(Beginning of SOURCE INFORMATION)

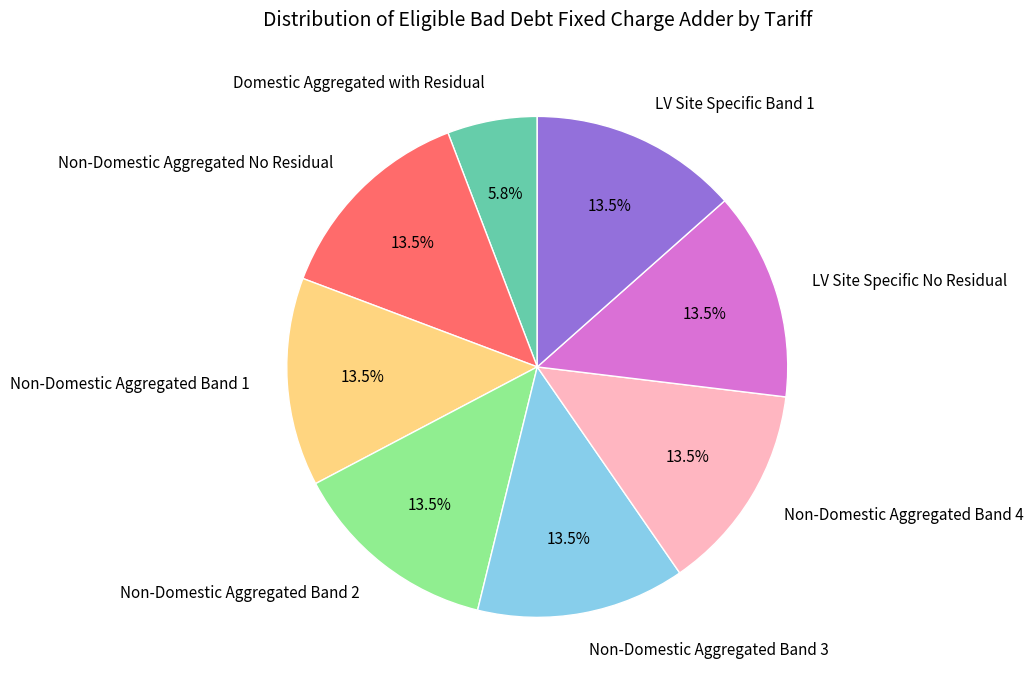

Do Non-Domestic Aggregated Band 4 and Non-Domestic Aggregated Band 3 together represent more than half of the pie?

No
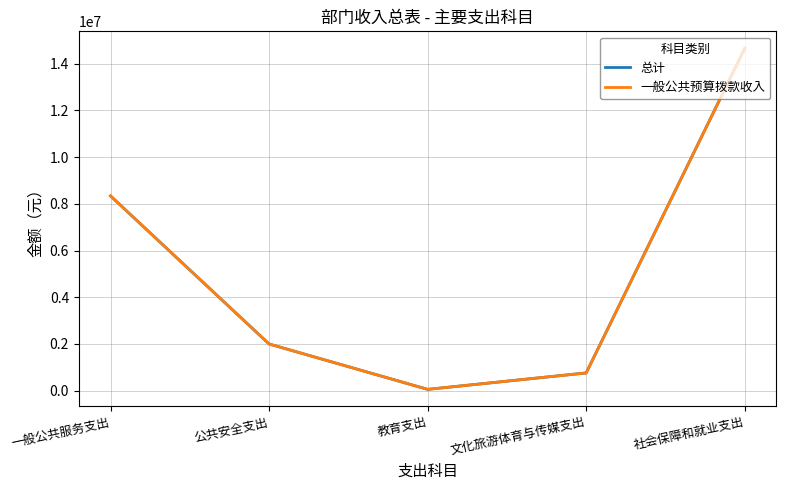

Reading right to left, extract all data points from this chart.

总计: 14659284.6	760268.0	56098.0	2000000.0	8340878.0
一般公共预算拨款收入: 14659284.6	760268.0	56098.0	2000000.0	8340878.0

(End of SOURCE INFORMATION)
(Beginning of SOURCE INFORMATION)

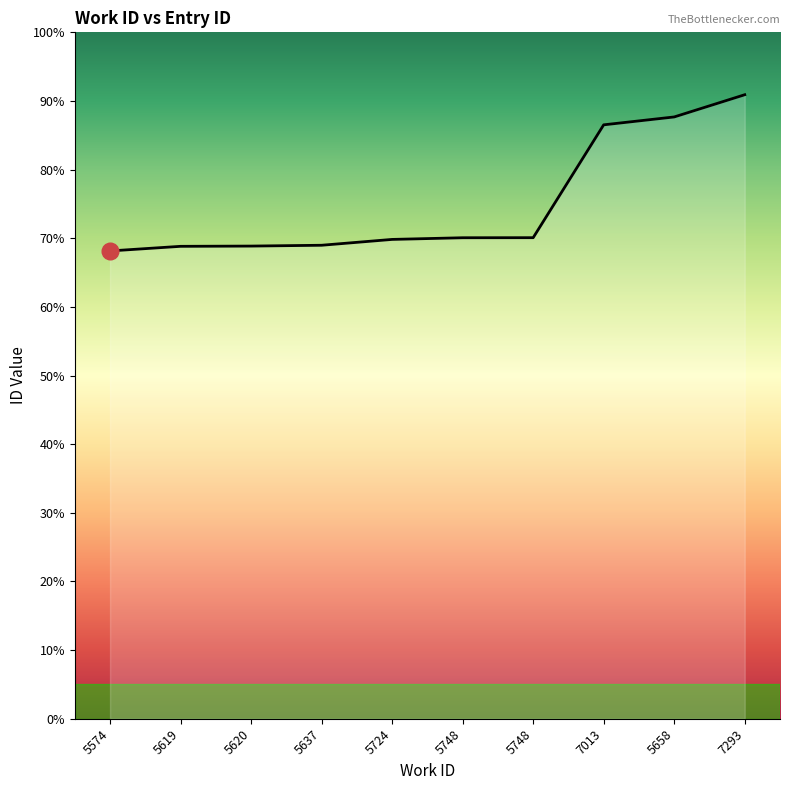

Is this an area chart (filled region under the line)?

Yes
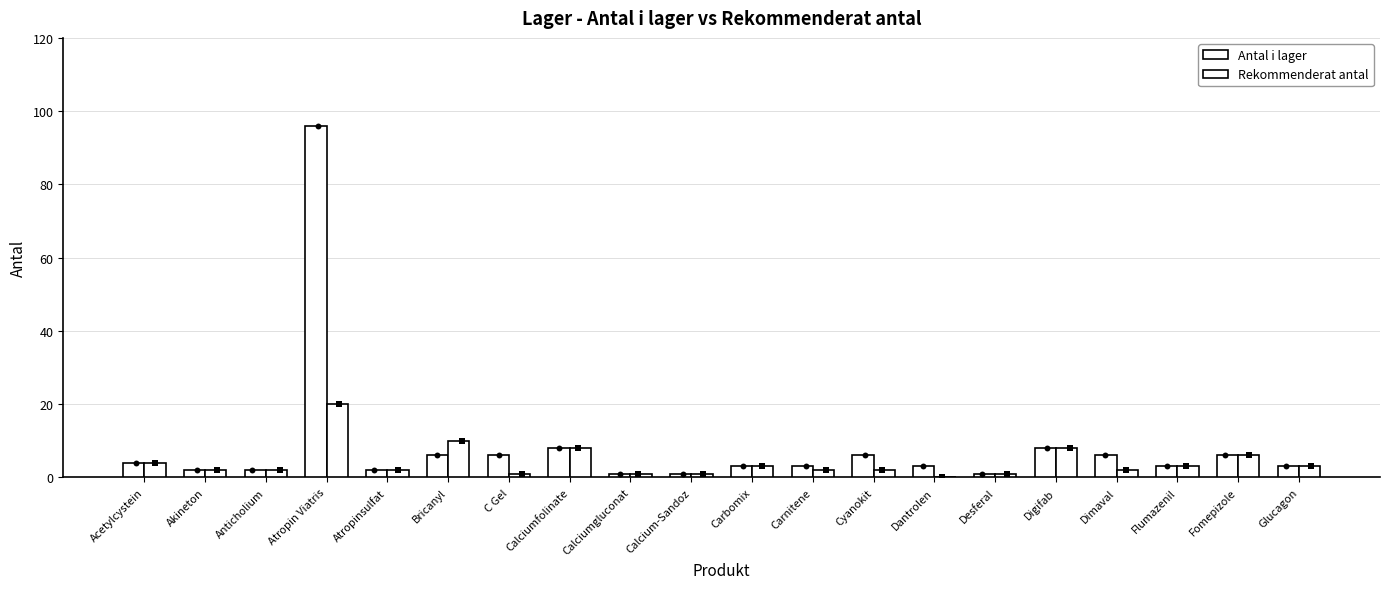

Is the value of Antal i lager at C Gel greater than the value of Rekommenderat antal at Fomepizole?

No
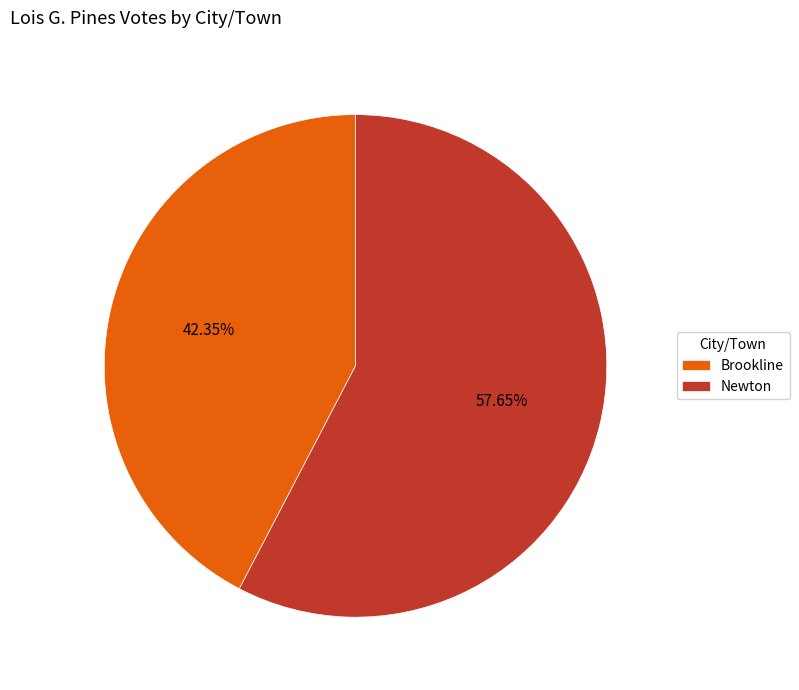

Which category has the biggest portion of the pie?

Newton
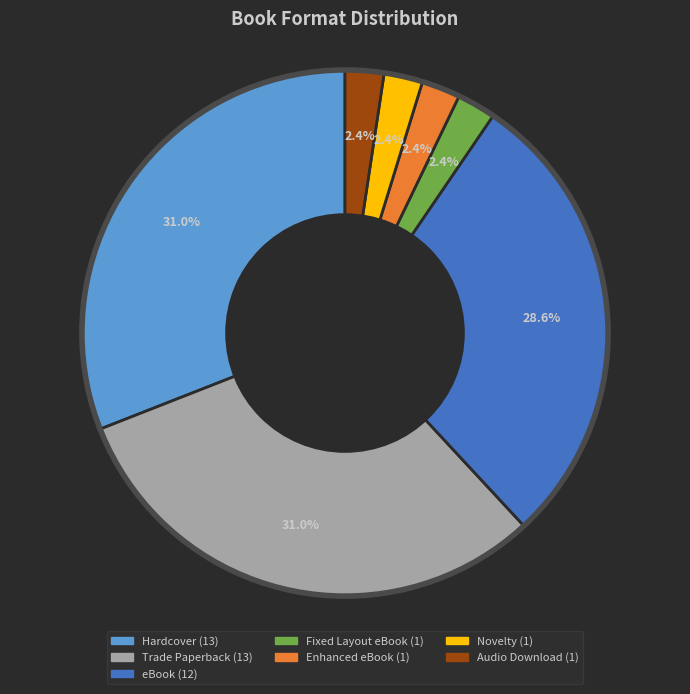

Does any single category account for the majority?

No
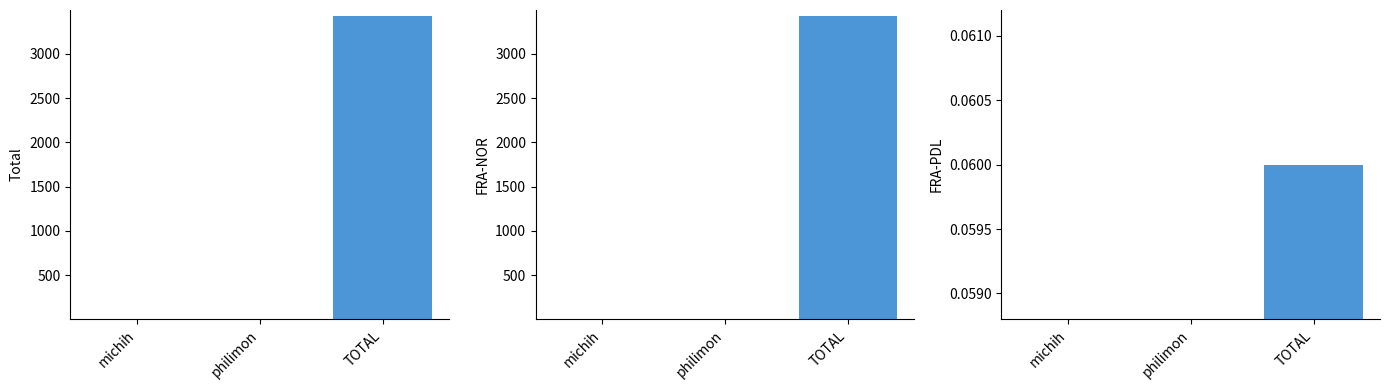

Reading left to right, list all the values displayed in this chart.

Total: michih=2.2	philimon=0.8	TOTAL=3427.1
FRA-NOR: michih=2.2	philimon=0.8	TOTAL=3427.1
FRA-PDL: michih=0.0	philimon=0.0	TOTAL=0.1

(End of SOURCE INFORMATION)

▸ WHAT TO DO
Reproduce word for word the lines in the rows above, starting at the line that contains "Do Non-Domestic Aggregated" and stopping after the line that contains "Reading right to". Leave the pictures out of your copy.

▸ FINAL ANSWER
Do Non-Domestic Aggregated Band 4 and Non-Domestic Aggregated Band 3 together represent more than half of the pie?

No

Reading right to left, extract all data points from this chart.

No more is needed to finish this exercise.